YOUR TASK →
Copy out the lines word for word, starting at the line that contains "What is the total value across all series at Bi3?" and continuing through the end of the items.

[Data excerpts]

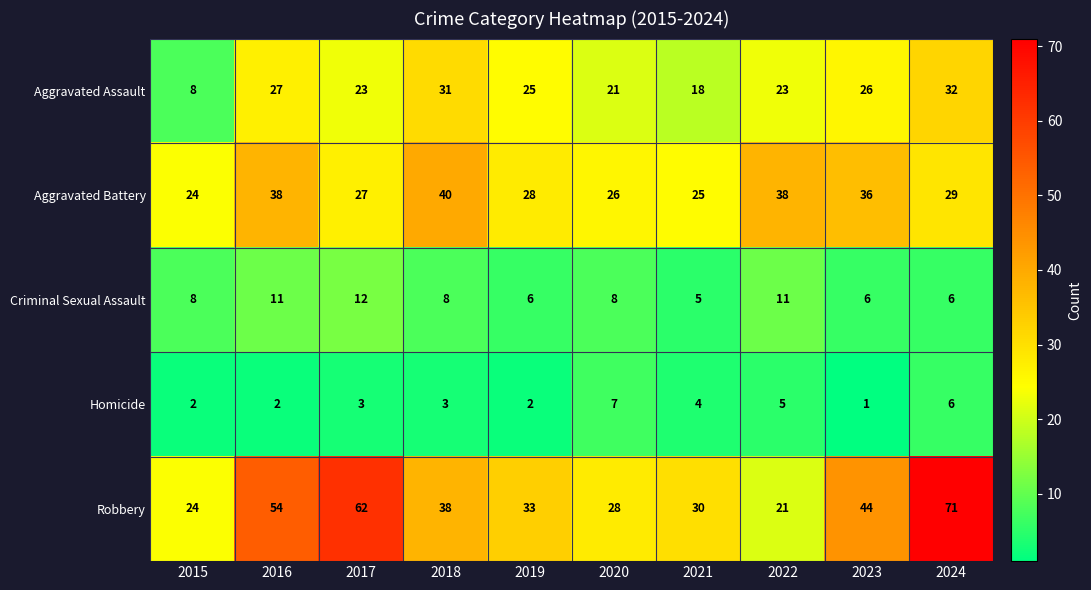

The Aggravated Battery series shows 15 at 2023. True or false?

False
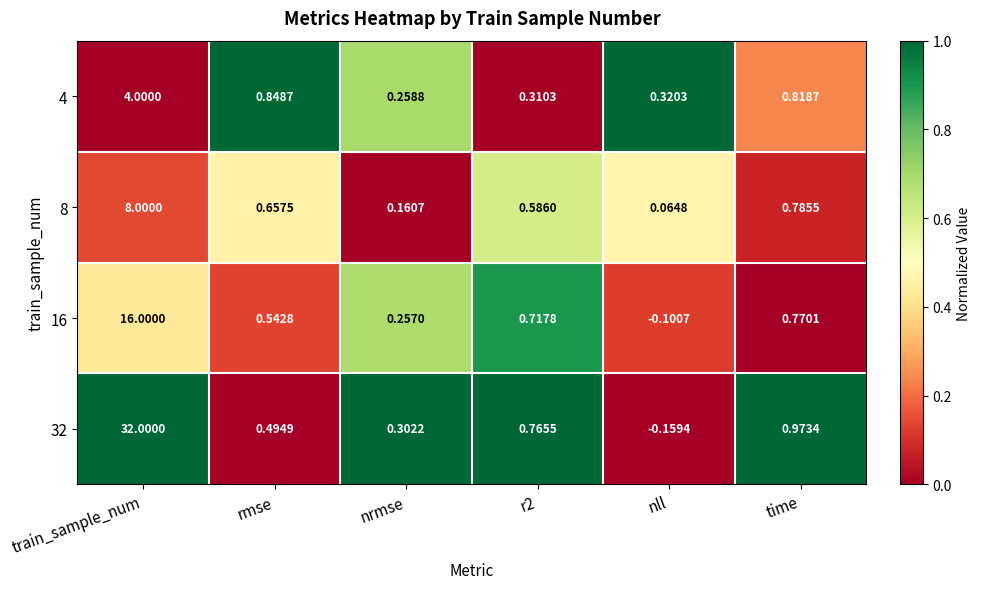

At which label is 16 closest to 7?

time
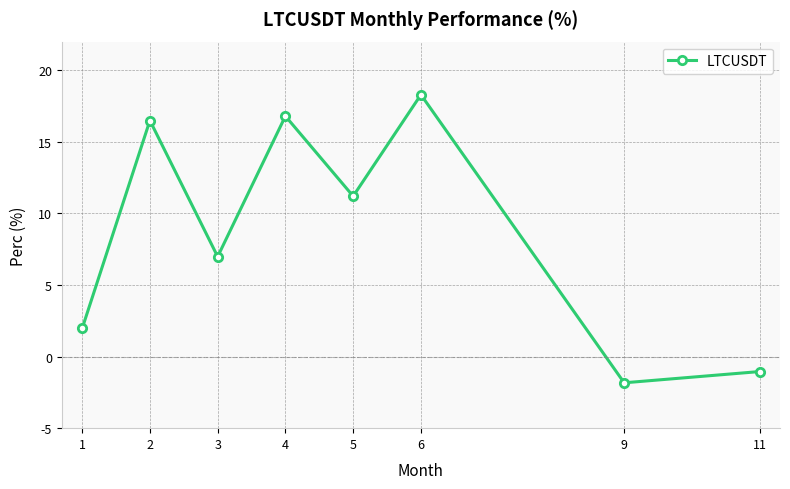

Reading right to left, transcribe all the data shown in this chart.

11=-1.0	9=-1.8	6=18.3	5=11.2	4=16.8	3=7.0	2=16.5	1=2.0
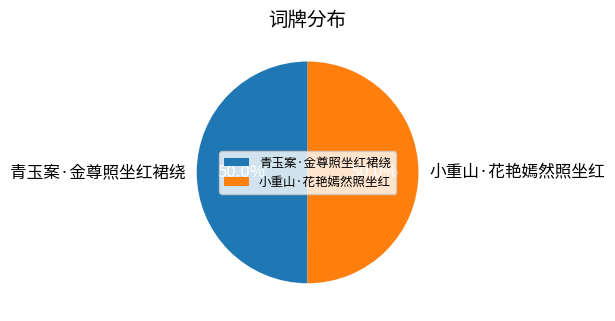

To the nearest percent, what portion does 青玉案·金尊照坐红裙绕 represent?

50%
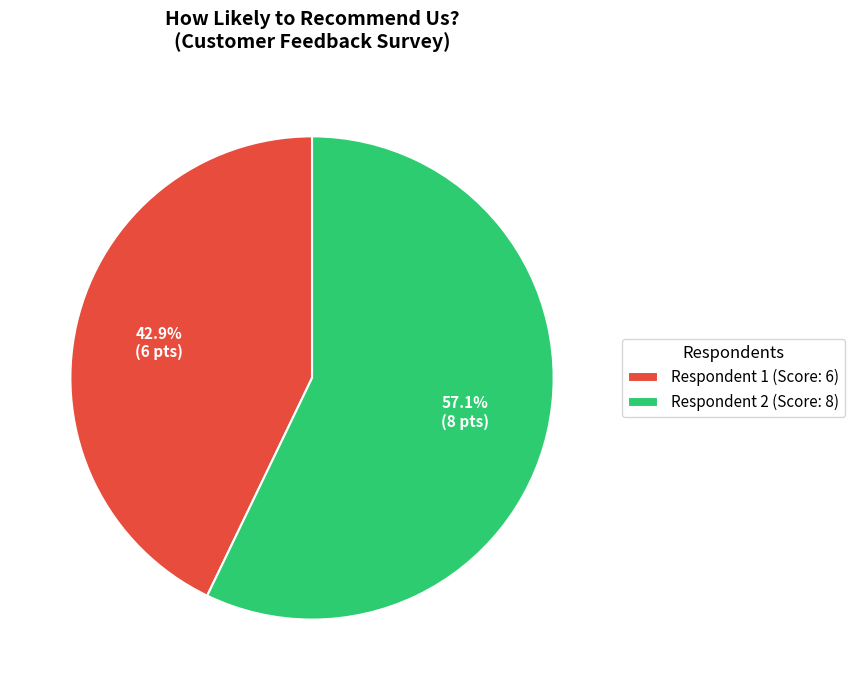

How many slices are in this pie chart?

2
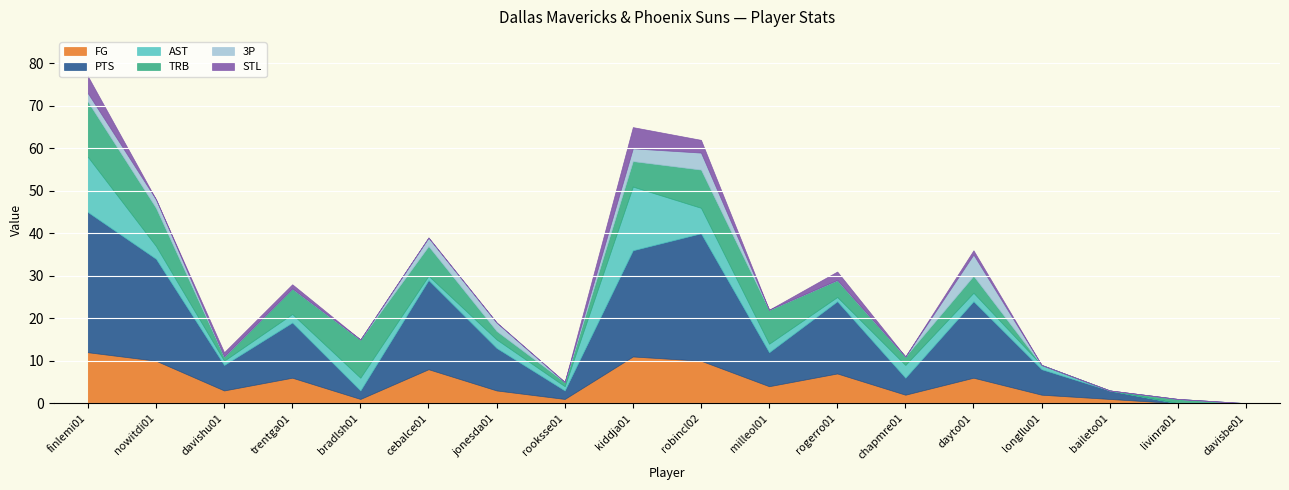

What is the approximate value of FG at robincl02, to the nearest 5?

10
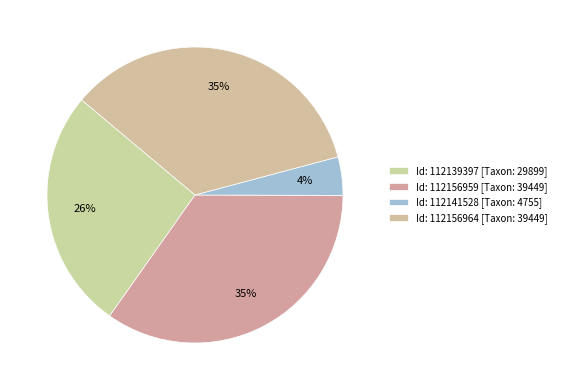

How many segments does this pie chart have?

4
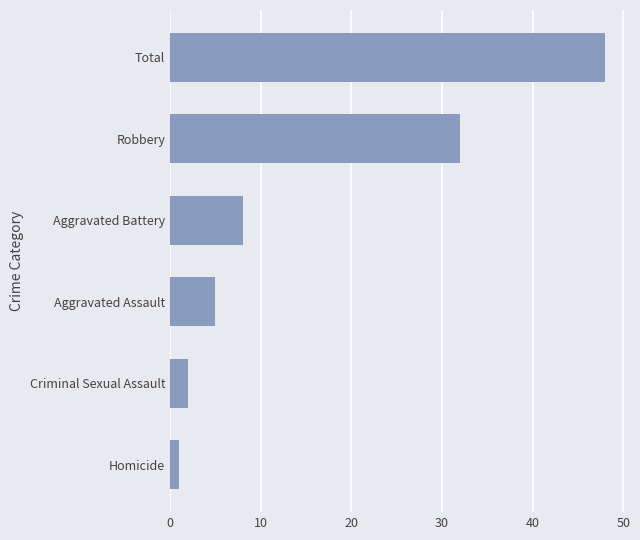

What is the sum of the values at Criminal Sexual Assault and Aggravated Assault?

7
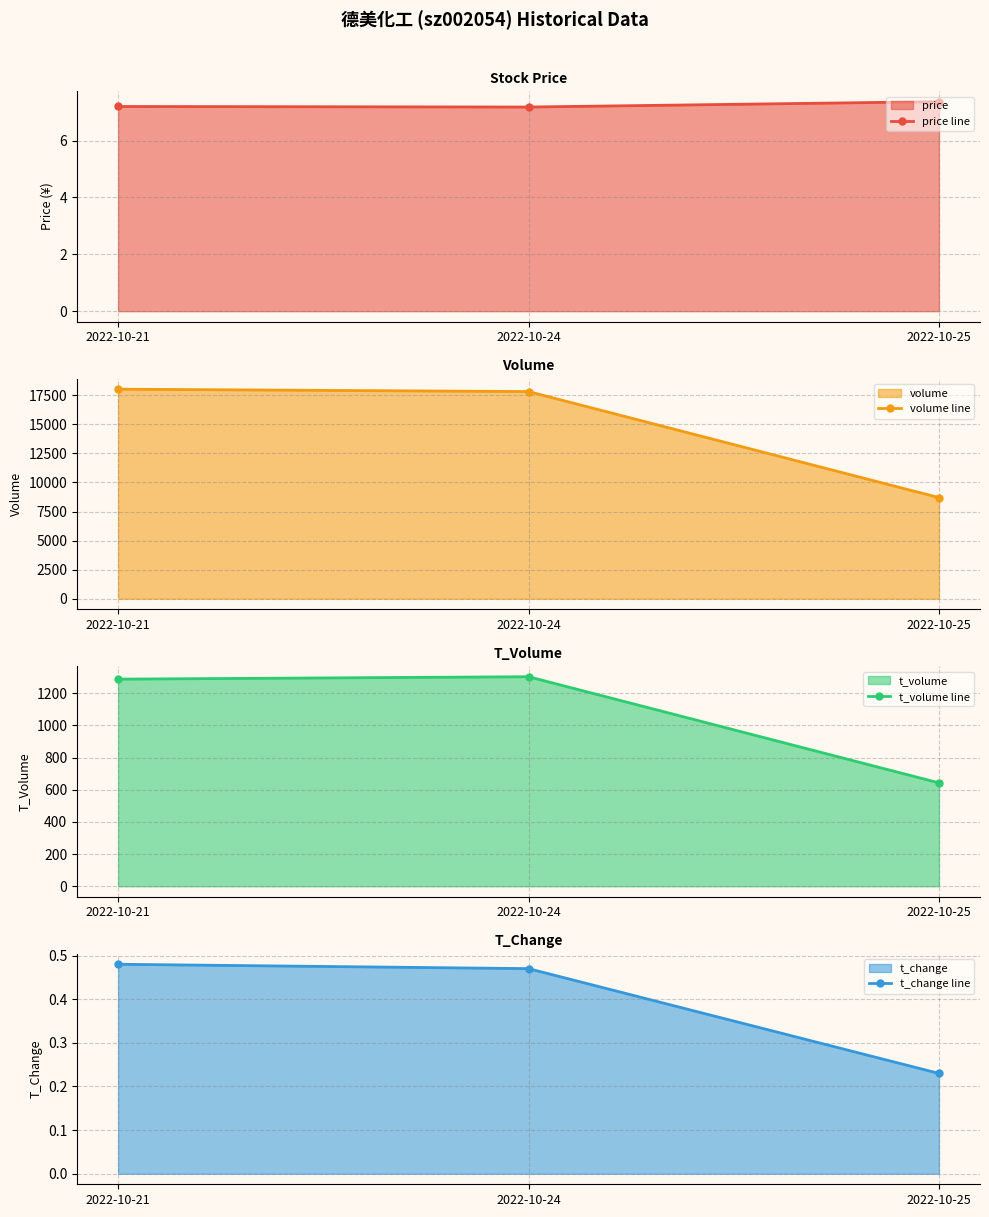

What is the total value across all series at 2022-10-24?

19131.7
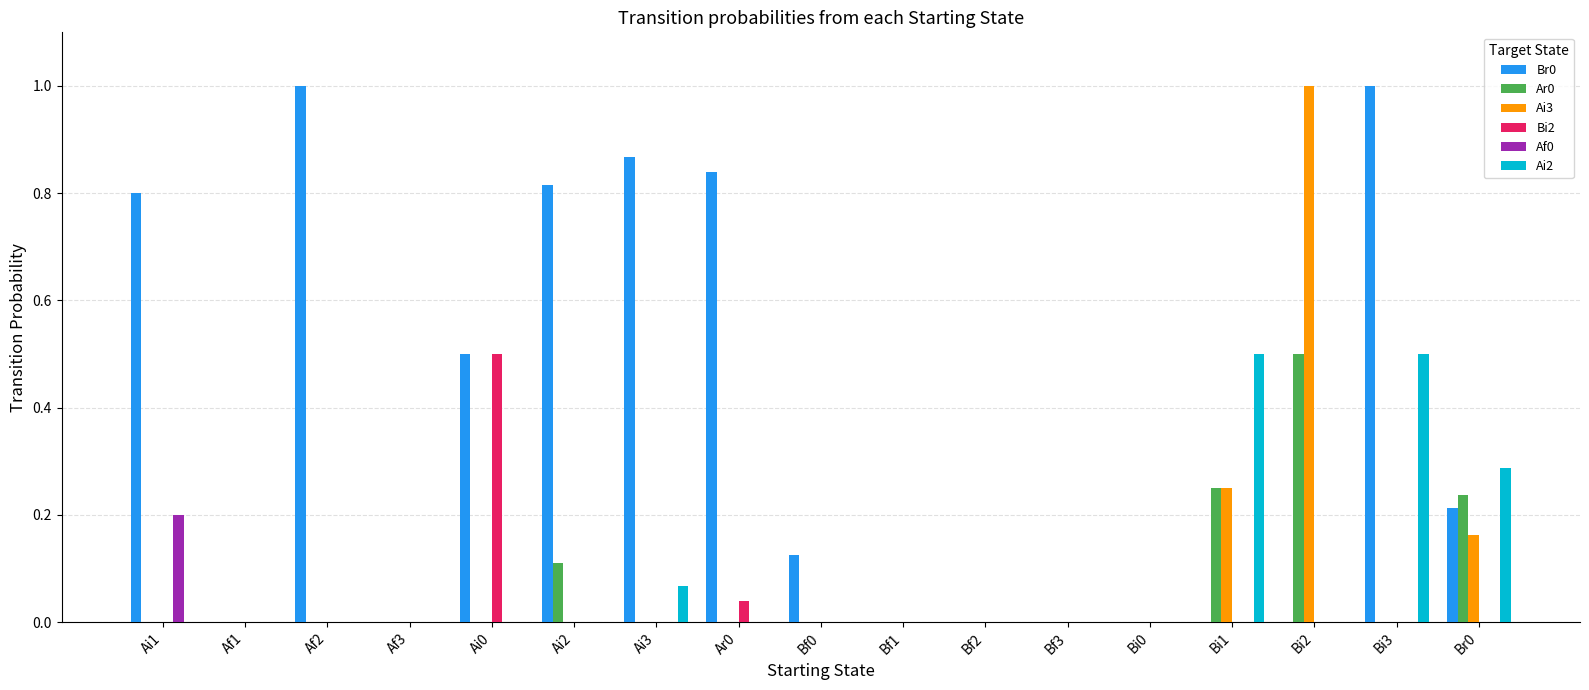

What is the total value across all series at Bi3?

1.5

SOLUTION TO THE PROBLEM →
What is the total value across all series at Bi3?

1.5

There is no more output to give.